Hacker News new | ask | show | jobs
by bob_theslob646 2531 days ago
Holy smokes that is an amazing story. Do you have any more? I am always fascinated to hear how researchers design studies to prevent people from just spamming in any old answer.
1 comments

I'm not sure what the state of the art is nowadays. Back in the day. The method at the time was so new, we just assumed that there would be no bots that would be able to complete the experiment successfully, or that they would stand out like a sore thumb upon analysing the data. Modern frameworks will eventually have to deal with this I'm sure. The structured way in which experiments are defined also make it easy to develop tools to automate this. Unfortunately I'm not into the field enough anymore to know how people are dealing with it.

The biggest problem we had was with people with high latency connections. The effects we were looking for were measured in 10s of milliseconds. In order to tease out these effects, we had to be very particular about the timing of when certain stimuli were presented to the participant. High latency page reloads (which were unavoidable in the system we built our method on) would mess with this high-precision presentation requirement. We measured the latency, but did not pre-emptively exclude anyone based on their latency, hence the high % of people with unusable data in our initial validation experiment.

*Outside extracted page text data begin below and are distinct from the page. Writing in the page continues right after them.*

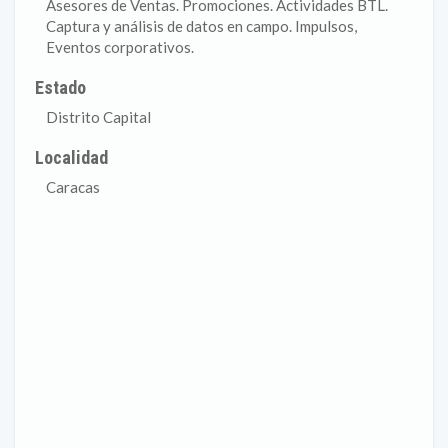
Asesores de Ventas. Promociones. Actividades BTL.
Captura y análisis de datos en campo. Impulsos,
Eventos corporativos.
Estado
Distrito Capital
Localidad
Caracas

For subsequent experiments I built a "loader" screen that would pretend to be loading the experiment. What it in fact was doing was refreshing the webpage several times (ofcourse, while progressing a progress bar) to measure the latency of the connection of the participant. High average latency + high variance latency connections were excluded. The tresholds were based on what we found in the early validation study.

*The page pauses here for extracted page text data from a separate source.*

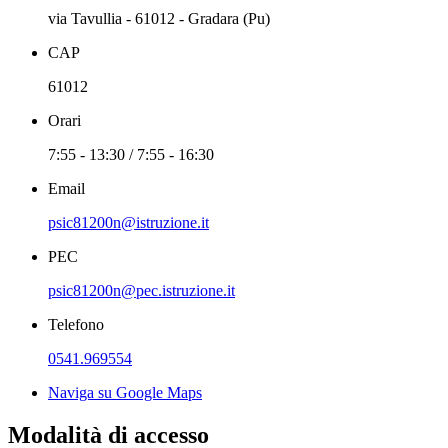
via Tavullia - 61012 - Gradara (Pu)
CAP
61012
Orari
7:55 - 13:30 / 7:55 - 16:30
Email
psic81200n@istruzione.it
PEC
psic81200n@pec.istruzione.it
Telefono
0541.969554
Naviga su Google Maps
Modalità di accesso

Surprisingly, after throwing out the high-latency data, there were no other exclusions necessary. It seemed that for our validation study, all participants were very attentive during the experiment.

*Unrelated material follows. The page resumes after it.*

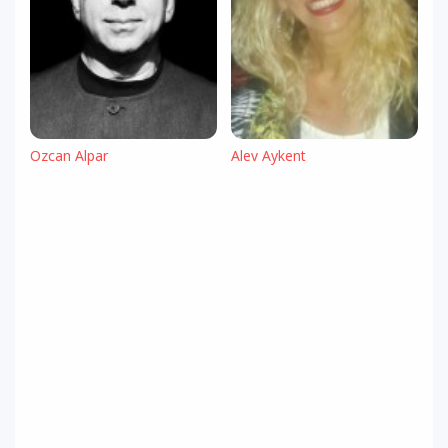
Özcan Alpar
Alev Aykent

In "in-person" cases, researchers would add attention checks to their experiments with the logic that failing these attention checks by itself is no indication of "spamming", but seeing weird quirks in the data + failed attention checks would be. One that my supervisor was fond of was throwing in instruction screens, in the middle of runs of trials that required you to press a very specific button to continue. E.g., the experiment has you press 'A' and 'J' constantly, and to continue you have to press 'N'. Secretly though, A and J were also valid ways to continue with the experiment. The thought being that if you were hammering one of those buttons to quickly get through the experiment, you would also skip past the instruction screen very quickly with it.